For contrast, here is a general-purpose FIR filter using a circular buffer, the standard embedded technique that avoids shifting the entire delay line on every sample:

// FIR filter with circular buffer
// N: number of taps, buf[]: circular sample buffer
// coeffs[]: filter coefficients, ind: current buffer index

void fir_filter(float x, float *y, float *buf, const float *coeffs,
                int N, int *ind)
{
    buf[*ind] = x;
    if (*ind < N - 1) (*ind)++; else *ind = 0;

    float acc = 0.0f;
    int k = *ind;
    for (int i = 0; i < N; i++) {
        acc += buf[k] * coeffs[N - i - 1];
        if (k < N - 1) k++; else k = 0;
    }
    *y = acc;
}

The circular buffer wraps the index instead of shifting data: each sample requires \(N\) multiplies but zero memory moves.
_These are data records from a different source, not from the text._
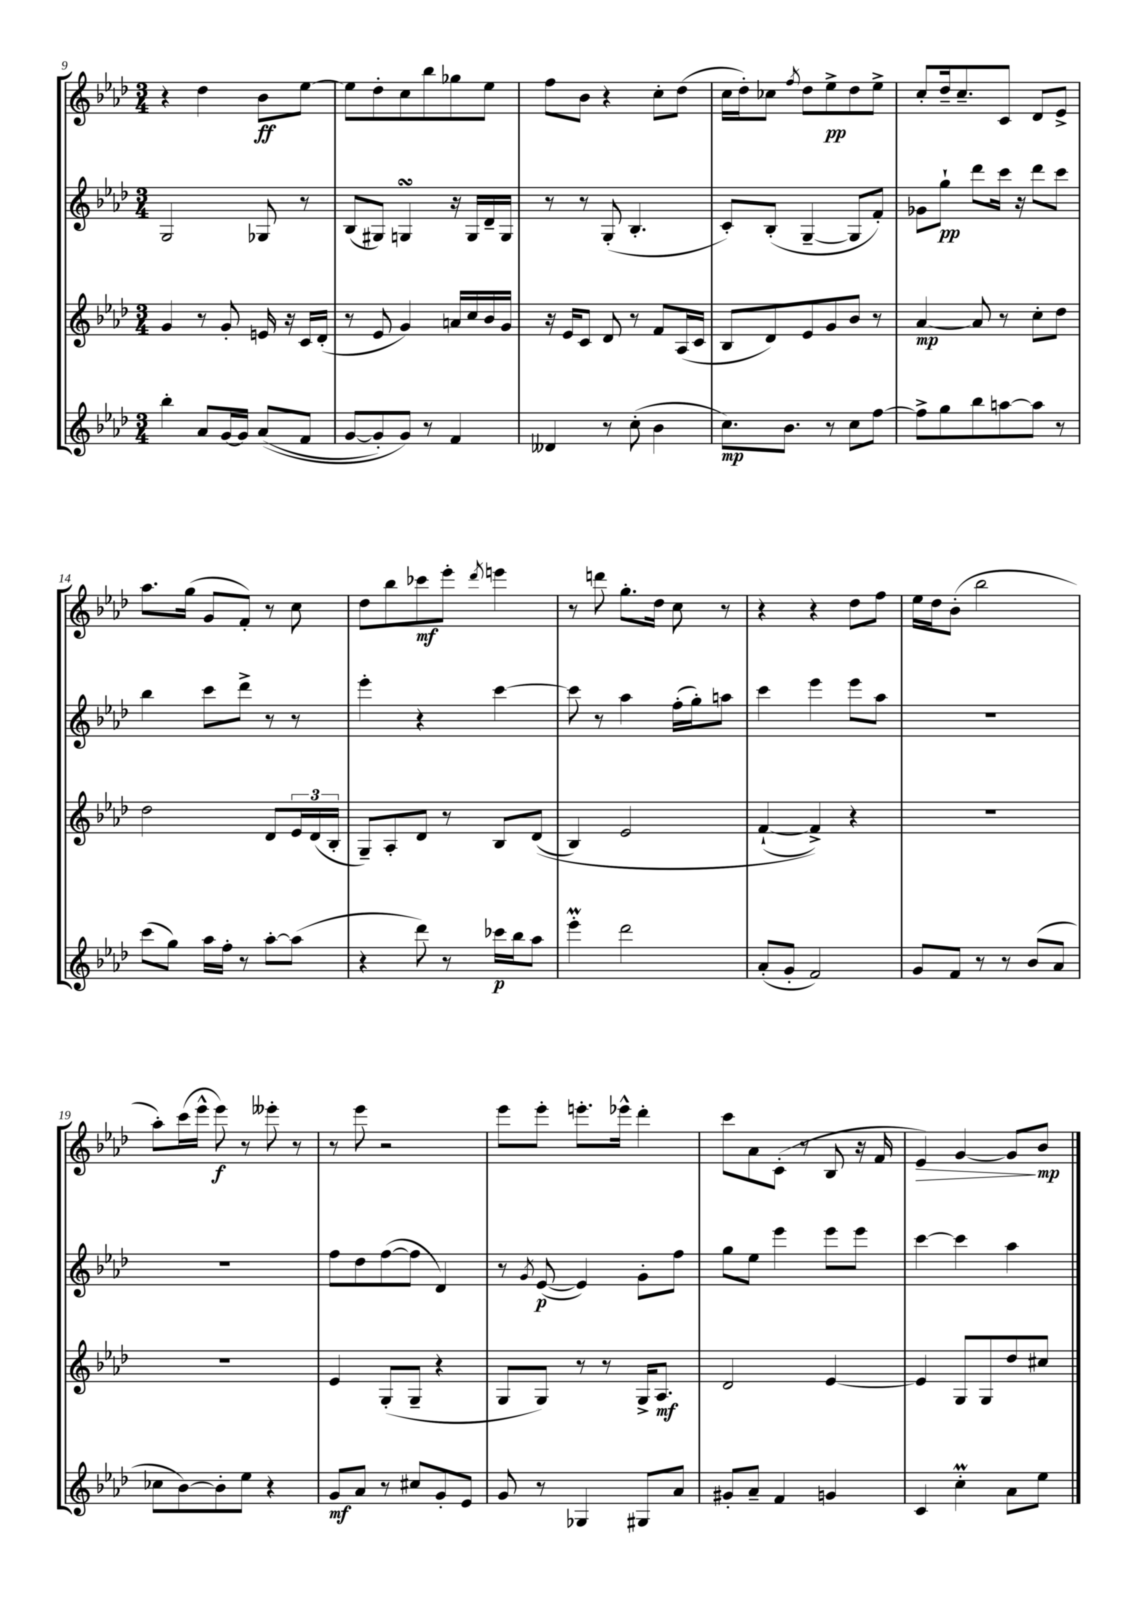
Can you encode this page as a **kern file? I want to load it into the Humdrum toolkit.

**kern	**dynam	**kern	**dynam	**kern	**dynam	**kern	**dynam
*part4	*part4	*part3	*part3	*part2	*part2	*part1	*part1
*staff4	*staff4	*staff3	*staff3	*staff2	*staff2	*staff1	*staff1
*clefG2	*	*clefG2	*	*clefG2	*	*clefG2	*
*k[b-e-a-d-]	*	*k[b-e-a-d-]	*	*k[b-e-a-d-]	*	*k[b-e-a-d-]	*
*M3/4	*	*M3/4	*	*M3/4	*	*M3/4	*
=9	=9	=9	=9	=9	=9	=9	=9
4bb-'\	.	4g/	.	2G/	.	4r	.
8a-/L	.	8r	.	.	.	4dd-\	.
[16g/L	.	8g'/	.	.	.	.	.
16g/JJ]	.	.	.	.	.	.	.
((8a-/L	.	16en/	.	8G-X/	.	8b-\L	ff
.	.	16r	.	.	.	.	.
8f/J	.	16c/LL	.	8r	.	[8ee-\J	.
.	.	(16d-'/JJ	.	.	.	.	.
=10	=10	=10	=10	=10	=10	=10	=10
[8g/L	.	8r	.	(8B-/L	.	8ee-\L]	.
8g'/])	.	8e-/	.	8G#X/J)	.	8dd-'\	.
8g/J)	.	4g/)	.	4GnsSsS/	.	8cc\	.
8r	.	.	.	.	.	8bb-\	.
4f/	.	16an/LL	.	16r	.	8gg-X\	.
.	.	16cc/	.	16G/LL	.	.	.
.	.	16b-/	.	16d-~/	.	8ee-\J	.
.	.	16g/JJ	.	16G/JJ	.	.	.
=11	=11	=11	=11	=11	=11	=11	=11
4d--X/	.	16r	.	8r	.	8ff\L	.
.	.	16e-/KL	.	.	.	.	.
.	.	8c/J	.	8r	.	8b-\J	.
8r	.	8d-/	.	(8G'/	.	4r	.
(8cc'\	.	8r	.	4.B-'/	.	.	.
4b-\	.	8f/L	.	.	.	8cc'\L	.
.	.	(16A-/L	.	.	.	(8dd-\J	.
.	.	16c/JJ	.	.	.	.	.
=12	=12	=12	=12	=12	=12	=12	=12
8.cc\L)	mp	8B-/L	.	8c'/L)	.	16cc\LL	.
.	.	.	.	.	.	16dd-'\J)	.
.	.	8d-/)	.	(8B-'/J	.	8cc-X\J	.
8.b-\J	.	.	.	.	.	.	.
.	.	.	.	.	.	8qff/	.
.	.	8e-/	.	[4G~/	.	8dd-\L	.
8r	.	8g/	.	.	.	8ee-^\	pp
8cc\L	.	8b-/J	.	8G/L]	.	8dd-\	.
[8ff\J	.	8r	.	8f'/J)	.	8ee-^\J	.
=13	=13	=13	=13	=13	=13	=13	=13
8ff^\L]	.	[4a-/	mp	8g-X\L	.	8cc'/L	.
8gg\	.	.	.	8gg`\J	pp	16dd-~/k	.
.	.	.	.	.	.	8.cc~/	.
8bb-\	.	8a-/]	.	8ddd-\L	.	.	.
[8aan\	.	8r	.	16ccc\Jk	.	8c/J	.
.	.	.	.	16r	.	.	.
8aa\J]	.	8cc'\L	.	8ddd-\L	.	8d-/L	.
8r	.	8dd-\J	.	8ccc\J	.	8e-^/J	.
!!LO:LB:g=z
=14	=14	=14	=14	=14	=14	=14	=14
(8ccc\L	.	2dd-\	.	4bb-\	.	8.aa-\L	.
8gg\J)	.	.	.	.	.	.	.
.	.	.	.	.	.	(16gg\Jk	.
16aa-\LL	.	.	.	8ccc\L	.	8g/L	.
16ff'\JJ	.	.	.	.	.	.	.
8r	.	.	.	8ddd-^\J	.	8f'/J)	.
[8aa-'\L	.	8d-/L	.	8r	.	8r	.
(8aa-\J]	.	24e-/L	.	8r	.	8cc\	.
.	.	(24d-/	.	.	.	.	.
.	.	24B-'/JJ	.	.	.	.	.
=15	=15	=15	=15	=15	=15	=15	=15
4r	.	8G~/L)	.	4eee-'\	.	8dd-\L	.
.	.	8A-'/	.	.	.	8bb-\	.
8ddd-\)	.	8d-/J	.	4r	.	8ccc-X\	mf
8r	.	8r	.	.	.	8eee-'\J	.
.	.	.	.	.	.	8qddd-/	.
16ccc-X\LL	p	8B-/L	.	[4ccc\	.	4eeen\	.
16bb-\J	.	.	.	.	.	.	.
8aa-\J	.	((8d-/J	.	.	.	.	.
=16	=16	=16	=16	=16	=16	=16	=16
4eee-M'\	.	4B-/)	.	8ccc\]	.	8r	.
.	.	.	.	8r	.	8dddn\	.
2ddd-\	.	2e-/	.	4aa-\	.	8.gg'\L	.
.	.	.	.	.	.	16dd-\Jk	.
.	.	.	.	(16ff'\LL	.	8cc\	.
.	.	.	.	16gg'\J)	.	.	.
.	.	.	.	8aan\J	.	8r	.
=17	=17	=17	=17	=17	=17	=17	=17
(8a-'/L	.	([4f`/	.	4ccc\	.	4r	.
8g'/J	.	.	.	.	.	.	.
2f/)	.	4f^/]))	.	4eee-\	.	4r	.
.	.	4r	.	8eee-\L	.	8dd-\L	.
.	.	.	.	8aa-\J	.	8ff\J	.
=18	=18	=18	=18	=18	=18	=18	=18
8g/L	.	2.r	.	2.r	.	16ee-\LL	.
.	.	.	.	.	.	16dd-\J	.
8f/J	.	.	.	.	.	(8b-'\J	.
8r	.	.	.	.	.	2bb-\	.
8r	.	.	.	.	.	.	.
(8b-/L	.	.	.	.	.	.	.
8a-/J	.	.	.	.	.	.	.
!!LO:LB:g=z
=19	=19	=19	=19	=19	=19	=19	=19
8cc-X\L	.	2.r	.	2.r	.	8aa-'\L)	.
[8b-\)	.	.	.	.	.	(16ccc\L	.
.	.	.	.	.	.	16eee-^^\JJ	.
8b-'\]	.	.	.	.	.	8eee-\)	f
8ee-\J	.	.	.	.	.	8r	.
4r	.	.	.	.	.	8eee--X'\	.
.	.	.	.	.	.	8r	.
=20	=20	=20	=20	=20	=20	=20	=20
8g/L	mf	4e-/	.	8ff\L	.	8r	.
8a-/J	.	.	.	8dd-\	.	8eee-\	.
8r	.	(8G'/L	.	([8ff\	.	2r	.
8cc#X/L	.	8G~/J	.	8ff\J]	.	.	.
8g'/	.	4r	.	4d-/)	.	.	.
8e-/J	.	.	.	.	.	.	.
=21	=21	=21	=21	=21	=21	=21	=21
8g/	.	8G/L	.	8r	.	8eee-\L	.
.	.	.	.	8qg/	.	.	.
8r	.	8G/J)	.	([8e-/	p	8eee-'\J	.
4G-X/	.	8r	.	4e-/])	.	8.eeen'\L	.
.	.	8r	.	.	.	.	.
.	.	.	.	.	.	16eee-X^^\Jk	.
8G#X/L	.	16G^/KL	.	8g'\L	.	4ddd-'\	.
.	.	8.A-/J	mf	.	.	.	.
8a-/J	.	.	.	8ff\J	.	.	.
=22	=22	=22	=22	=22	=22	=22	=22
8g#X'/L	.	2d-/	.	8gg\L	.	8ccc\L	.
8a-~/J	.	.	.	8ee-\J	.	8a-\	.
4f/	.	.	.	4eee-\	.	(8c'\J	.
.	.	.	.	.	.	8r	.
4gn/	.	[4e-/	.	8eee-\L	.	8B-/	.
.	.	.	.	8eee-\J	.	16r	.
.	.	.	.	.	.	16f/	.
=23	=23	=23	=23	=23	=23	=23	=23
!	!	!	!	!	!	!	!LO:HP:b
4c/	.	4e-/]	.	[4ccc\	.	4e-/)	>
4ccm'\	.	8G/L	.	4ccc\]	.	[4g/	.
.	.	8G/	.	.	.	.	.
8a-\L	.	8dd-/	.	4aa-\	.	8g/L]	.
8ee-\J	.	8cc#X/J	.	.	.	8b-/J	] mp
==	==	==	==	==	==	==	==
*-	*-	*-	*-	*-	*-	*-	*-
The memmove-based approach (shift the buffer on every sample) is simpler but costs \(O(N)\) memory operations on top of the \(N\) multiplies.

When to use FIR vs biquad

Criterion FIR Biquad (IIR)
Phase Linear (symmetric coefficients) Nonlinear
Memory \(N\) coefficients + \(N\) samples 5 coefficients + 2 state variables per section
Computation \(N\) MACs per sample ~5 MACs per section per sample
Stability Always stable Can be unstable if poles outside unit circle
Sharp cutoff Requires many taps (100+) A few sections suffice
Typical use Anti-aliasing, matched filtering, linear-phase EQ Audio EQ, control loops, sensor filtering

Rule of thumb for microcontrollers: if you need linear phase or very specific impulse response shapes (e.g., matched filtering), use FIR. If you need a sharp frequency-selective filter with minimal memory and computation (e.g., audio crossover, DC removal, bandpass for sensor data), use cascaded biquads. On a Cortex-M4F at 180 MHz (NUCLEO-F446RE) with 8 kHz sample rate, you can run a 256-tap FIR or a 12th-order IIR (6 biquad sections), but the biquad cascade uses ~48 bytes of state (6 sections × 2 floats) versus ~1 KB for the FIR’s 256-sample delay line (2 KB including its coefficients).